Data Similarity – How to Determine How Similar Groups of Data Are to Each Other

distributionsprobabilitysubset

I have a pool of 15,000 unique* items. From that set, there are roughly 3200 sets of 60 items, selected non-randomly (in fact, for the sake of the framing of the question, let's say that each item is intentionally chosen for a specific reason). I have the list of all items that are in at least one set; said list is about 5500 items long, and also includes the total number of sets each item is in. The most popular item is in roughly 60% of the sets, and the list goes all the way down to items that only appear in 1 set.

Additionally, there are similarities that exist between the different sets that manifest themselves in the form of tendencies. For instance (with random values given), 30% of the sets are similar according to one "tendency group", and tend to include items #1, #50, #2006, etc. more often than other tendency groups; 20% might be similar to each other in a different way, and tend to include items #65, #700, #5000, etc. more often than other tendency groups. Thus, there's not exactly one set of "expected values" (which would make this question similar to this one), but rather upwards of a dozen groups of "somewhat similar values." I looked also at this question, but, as someone with a limited grasp of the subject, it doesn't seem like it's exactly what I'm looking for.
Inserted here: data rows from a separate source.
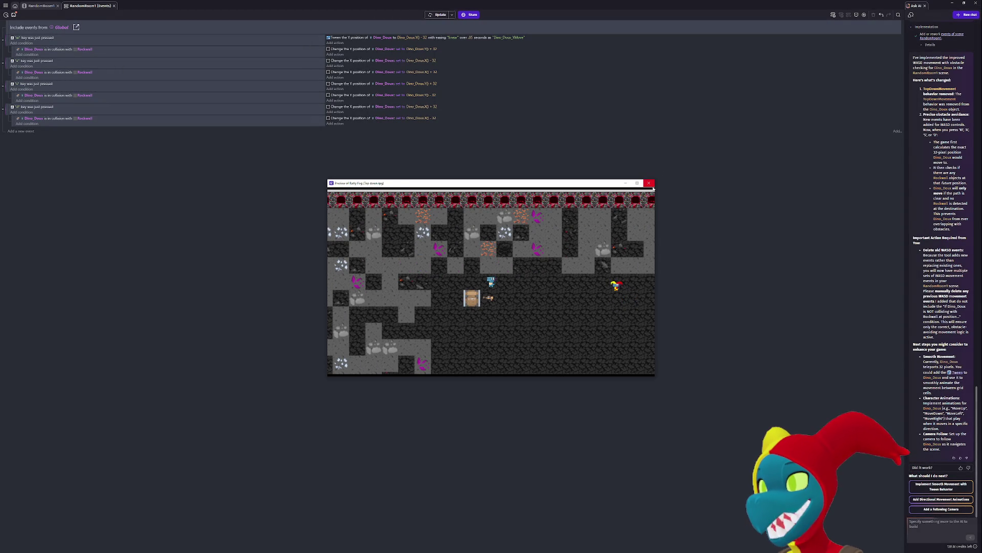
pyautogui.click(649, 183)
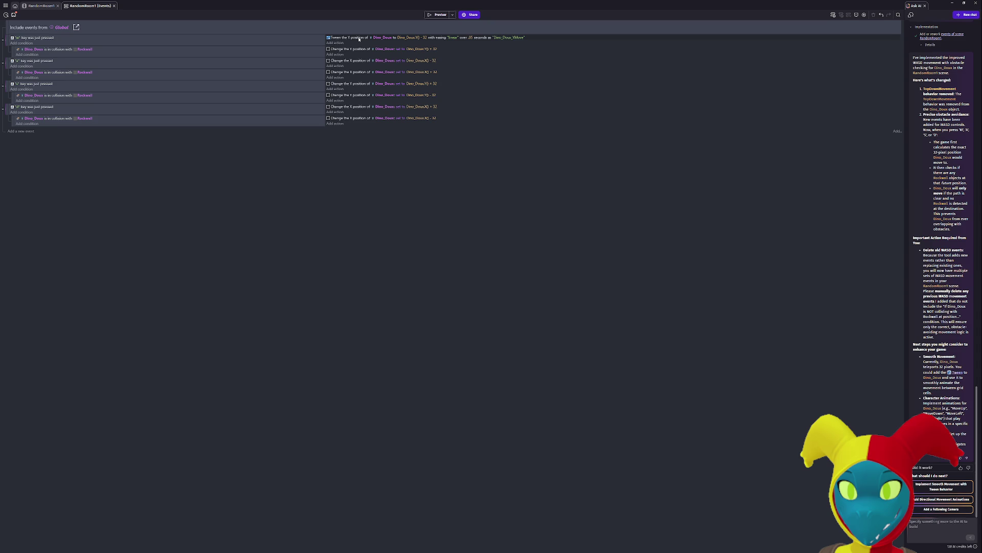
# - Change the Dino_Doux Y tween duration from .05 to 1 second
pyautogui.doubleClick(360, 39)
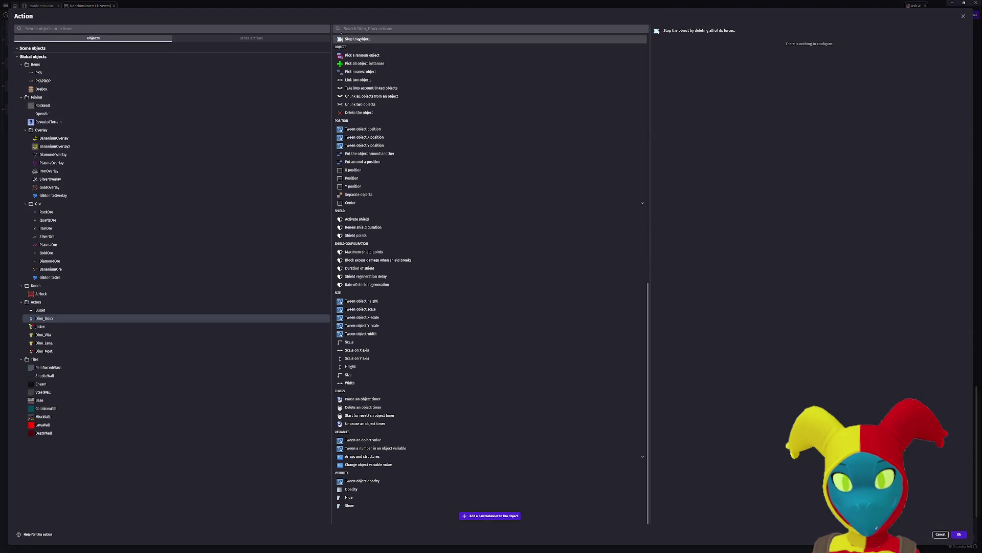
pyautogui.click(940, 533)
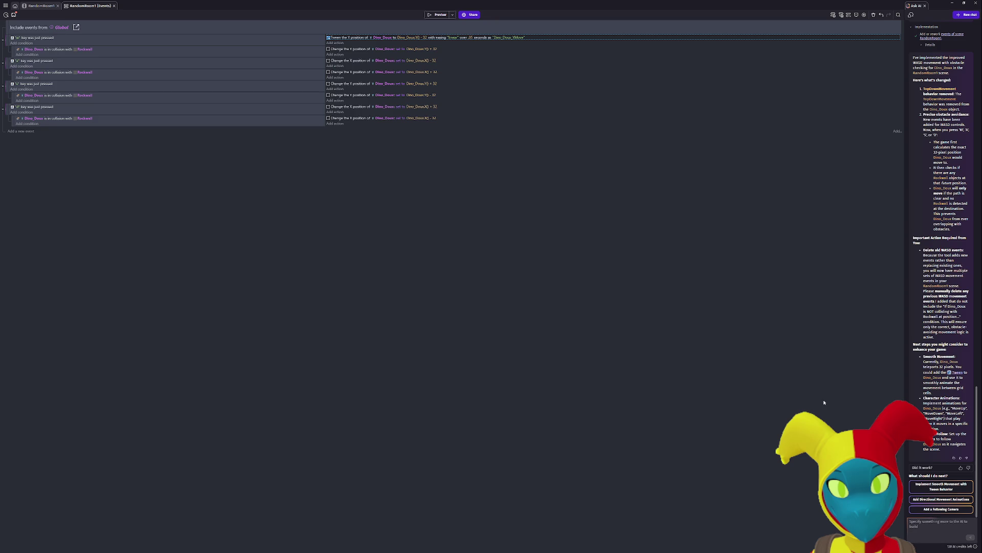
pyautogui.click(471, 37)
pyautogui.press('Return')
# - Preview the game with F5 and press W repeatedly to watch Dino_Doux glide upward
pyautogui.press('F5')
How do I compare each set to each other in such a way that I'm able to compare each item from a given set and see how it compares to other items that appear in similar sets?

Specifically, if given a specific set, if I were to replace one item, which item would I take out, and what would I replace it with, to make the set more similar (less unique) compared to other sets. Extra points if the method is capable of making the set more similar to one specific (or perhaps simply being selective towards one) tendency group (or more).

In typing out this question, I've become aware of the Jaccard index, but that seems like it's more suited for comparing two sets of data to each other, not looking at an individual item across multiple sets and looking for similarities in that respect, but I could very much be wrong.

*I say unique; even though they may differ in one aspect, some items functionally or even have exactly the same characteristics except for their name, but I'm not sure how much that matters.

Edit1: the unique items are Magic: the Gathering cards, and the sets represent individual decks. Does that help?

Edit2: Since posting this question, I have become aware of the existence of "market basket" analysis, but, as a laymen in this field, I have no idea where to even begin to conduct said analysis.

Best Answer

It is unclear from your question exactly what your objective is for this analysis, but if I understand correctly, you would like to be able to quantify the similarity (or "distance") between two MtG decks, so that you can alter a deck to make it more or less similar to other decks in the sample. As I will show below, this exercise is essentially equivalent to asking how we can measure "similarity" or "distance" between categorical random variables falling over some fixed set of categories.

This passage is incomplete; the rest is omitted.